Liputan6.com, Jakarta - Kebangkitan komoditas nilam Aceh dalam dua tahun terakhir mendorong perlunya penguatan kebijakan jangka menengah agar pengembangannya lebih terarah dan berkelanjutan. Di tengah tren kenaikan harga serta meluasnya sentra produksi, industri nilam dan turunannya dinilai perlu masuk dalam dokumen Rencana Pembangunan Jangka Menengah (RPJM).

Kepala Atsiri Research Center (ARC), Syaifullah Muhammad, menyampaikan bahwa pengintegrasian nilam ke dalam RPJM penting agar program pengembangan tetap berjalan meski terjadi pergantian kepemimpinan daerah.

Menurutnya, langkah ini juga sejalan dengan visi Pemerintah Kota Banda Aceh yang ingin menjadikan wilayahnya sebagai “Kota Parfum”.

“Kalau sudah masuk RPJM, itu jadi amanah pembangunan. Siapapun kepala daerahnya, program tetap berjalan,” ujarnya di Universitas Syiah Kuala, Kamis (26/2/2026).

Dari sisi harga, minyak nilam asal Aceh menunjukkan lonjakan signifikan. Jika sebelumnya berada di kisaran Rp 350.000–Rp 400.000 per kilogram, kini telah mencapai Rp 850.000 per kilogram.

Bahkan menjelang akhir tahun, harga diproyeksikan kembali menguat hingga Rp 1 juta sampai Rp 1,5 juta per kilogram, mengikuti pola musiman dan permintaan industri global.

 

Semangat Bertani Nilam

Kepala Atsiri Research Center (ARC) Syaifullah Muhammad menjelaskan mengenai potensi nilam indonesia di Universitas Syiah Kuala, di Aceh, dikutip Kamis (26/2/2026). (Liputan6.com/Christian)

Kenaikan harga ini berdampak langsung pada semangat produksi di tingkat petani. Jika sebelumnya budidaya nilam hanya tersebar di empat kabupaten di Aceh, kini telah meluas ke 18 kabupaten.

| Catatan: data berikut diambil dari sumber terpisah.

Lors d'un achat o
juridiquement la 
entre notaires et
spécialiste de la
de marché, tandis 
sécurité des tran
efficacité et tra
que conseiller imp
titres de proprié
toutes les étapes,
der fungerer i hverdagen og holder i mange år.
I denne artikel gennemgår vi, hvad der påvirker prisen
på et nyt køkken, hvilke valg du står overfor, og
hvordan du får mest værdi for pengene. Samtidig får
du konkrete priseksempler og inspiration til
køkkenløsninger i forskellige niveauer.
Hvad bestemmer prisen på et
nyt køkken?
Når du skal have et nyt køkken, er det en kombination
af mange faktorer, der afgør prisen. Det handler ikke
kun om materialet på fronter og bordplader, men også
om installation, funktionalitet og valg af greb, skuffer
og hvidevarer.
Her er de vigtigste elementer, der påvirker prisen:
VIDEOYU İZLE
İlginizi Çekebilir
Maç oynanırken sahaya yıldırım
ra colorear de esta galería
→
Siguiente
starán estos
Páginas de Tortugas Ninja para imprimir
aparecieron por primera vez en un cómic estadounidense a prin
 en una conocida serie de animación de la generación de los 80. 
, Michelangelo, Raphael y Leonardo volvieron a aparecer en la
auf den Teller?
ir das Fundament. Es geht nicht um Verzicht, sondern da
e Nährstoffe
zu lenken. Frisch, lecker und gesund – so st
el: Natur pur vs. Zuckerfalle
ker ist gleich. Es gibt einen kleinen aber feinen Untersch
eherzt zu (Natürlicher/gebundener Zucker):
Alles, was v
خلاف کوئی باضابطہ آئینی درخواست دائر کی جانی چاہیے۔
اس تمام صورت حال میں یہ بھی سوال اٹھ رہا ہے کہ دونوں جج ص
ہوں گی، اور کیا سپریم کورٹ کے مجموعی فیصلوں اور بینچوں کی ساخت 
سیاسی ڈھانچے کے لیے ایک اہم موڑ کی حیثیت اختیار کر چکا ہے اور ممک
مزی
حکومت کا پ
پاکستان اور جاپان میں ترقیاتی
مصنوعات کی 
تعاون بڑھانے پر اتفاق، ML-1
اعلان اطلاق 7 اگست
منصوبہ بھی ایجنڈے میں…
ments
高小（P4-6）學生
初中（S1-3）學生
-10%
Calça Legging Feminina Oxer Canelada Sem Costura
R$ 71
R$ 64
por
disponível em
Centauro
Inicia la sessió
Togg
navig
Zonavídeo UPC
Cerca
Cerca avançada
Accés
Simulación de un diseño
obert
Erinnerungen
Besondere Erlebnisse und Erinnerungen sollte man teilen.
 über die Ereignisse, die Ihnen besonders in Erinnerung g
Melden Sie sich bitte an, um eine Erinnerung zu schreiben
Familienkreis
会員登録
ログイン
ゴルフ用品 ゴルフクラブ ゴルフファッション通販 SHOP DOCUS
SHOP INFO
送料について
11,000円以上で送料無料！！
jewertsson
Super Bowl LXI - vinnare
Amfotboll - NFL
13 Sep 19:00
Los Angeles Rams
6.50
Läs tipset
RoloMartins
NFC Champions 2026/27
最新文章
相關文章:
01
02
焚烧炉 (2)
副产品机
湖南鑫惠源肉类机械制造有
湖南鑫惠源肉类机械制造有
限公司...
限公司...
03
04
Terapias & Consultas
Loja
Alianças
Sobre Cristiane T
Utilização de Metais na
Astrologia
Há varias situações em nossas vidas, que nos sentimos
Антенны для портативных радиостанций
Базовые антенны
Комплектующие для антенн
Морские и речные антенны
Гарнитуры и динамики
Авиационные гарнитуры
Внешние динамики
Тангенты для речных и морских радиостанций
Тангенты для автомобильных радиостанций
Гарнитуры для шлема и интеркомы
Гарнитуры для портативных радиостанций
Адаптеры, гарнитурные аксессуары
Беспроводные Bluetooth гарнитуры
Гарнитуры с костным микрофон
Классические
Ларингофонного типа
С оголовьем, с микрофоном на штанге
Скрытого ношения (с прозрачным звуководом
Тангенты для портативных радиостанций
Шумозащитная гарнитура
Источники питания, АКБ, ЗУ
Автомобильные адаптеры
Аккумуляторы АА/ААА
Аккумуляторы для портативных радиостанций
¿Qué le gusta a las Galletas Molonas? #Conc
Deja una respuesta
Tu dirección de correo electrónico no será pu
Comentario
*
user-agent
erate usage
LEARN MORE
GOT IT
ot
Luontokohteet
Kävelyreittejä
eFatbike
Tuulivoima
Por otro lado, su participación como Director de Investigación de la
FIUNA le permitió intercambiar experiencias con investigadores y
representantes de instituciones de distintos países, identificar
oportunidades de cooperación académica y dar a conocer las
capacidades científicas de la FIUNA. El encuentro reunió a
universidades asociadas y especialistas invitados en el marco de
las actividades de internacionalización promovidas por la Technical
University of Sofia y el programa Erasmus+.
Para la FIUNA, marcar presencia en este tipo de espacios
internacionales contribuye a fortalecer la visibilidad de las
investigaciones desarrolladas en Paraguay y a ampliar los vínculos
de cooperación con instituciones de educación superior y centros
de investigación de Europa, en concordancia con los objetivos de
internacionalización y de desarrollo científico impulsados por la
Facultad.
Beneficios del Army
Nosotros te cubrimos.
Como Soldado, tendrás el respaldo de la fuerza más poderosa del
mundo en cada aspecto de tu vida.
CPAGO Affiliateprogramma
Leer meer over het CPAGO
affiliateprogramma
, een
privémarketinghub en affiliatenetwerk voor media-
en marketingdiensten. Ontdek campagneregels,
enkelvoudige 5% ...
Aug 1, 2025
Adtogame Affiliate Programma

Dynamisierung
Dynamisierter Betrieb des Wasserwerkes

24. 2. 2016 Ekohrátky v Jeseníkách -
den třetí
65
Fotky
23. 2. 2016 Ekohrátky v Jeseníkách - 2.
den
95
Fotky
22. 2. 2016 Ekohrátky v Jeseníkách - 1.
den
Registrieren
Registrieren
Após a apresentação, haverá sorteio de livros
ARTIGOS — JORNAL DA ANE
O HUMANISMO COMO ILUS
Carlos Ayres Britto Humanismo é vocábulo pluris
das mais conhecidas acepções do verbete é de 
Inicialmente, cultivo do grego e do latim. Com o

“Artinya ada optimisme baru di tingkat petani. Ekosistemnya kembali tumbuh,” ujarnya.

Dari sisi pangsa pasar nasional, Aceh kini kembali menempati posisi teratas dengan kontribusi sekitar 19 persen terhadap produksi nasional. Angka tersebut melonjak dibanding periode sebelumnya ketika pangsa pasar sempat merosot hingga sekitar 5 persen.

Meski begitu, posisi tersebut belum menyamai masa kejayaan ketika Aceh pernah menguasai hingga 70 persen pangsa pasar nasional minyak nilam.

 

Peta Produksi Nilam di Indonesia

Saat ini produksi nilam telah tersebar di berbagai daerah di Indonesia. Sejumlah provinsi seperti Sumatera Utara, Lampung, Kalimantan Timur, dan Nusa Tenggara Timur menjadi sentra baru. Di Pulau Sulawesi, budidaya nilam berkembang di Sulawesi Timur, Sulawesi Barat, Sulawesi Tenggara, dan Sulawesi Tengah.

Dengan penyebaran tersebut, komposisi produksi nasional kini lebih merata. Beberapa daerah lain memiliki kontribusi yang relatif berdekatan, yakni di kisaran 16–18 persen berdasarkan data statistik produksi terbaru.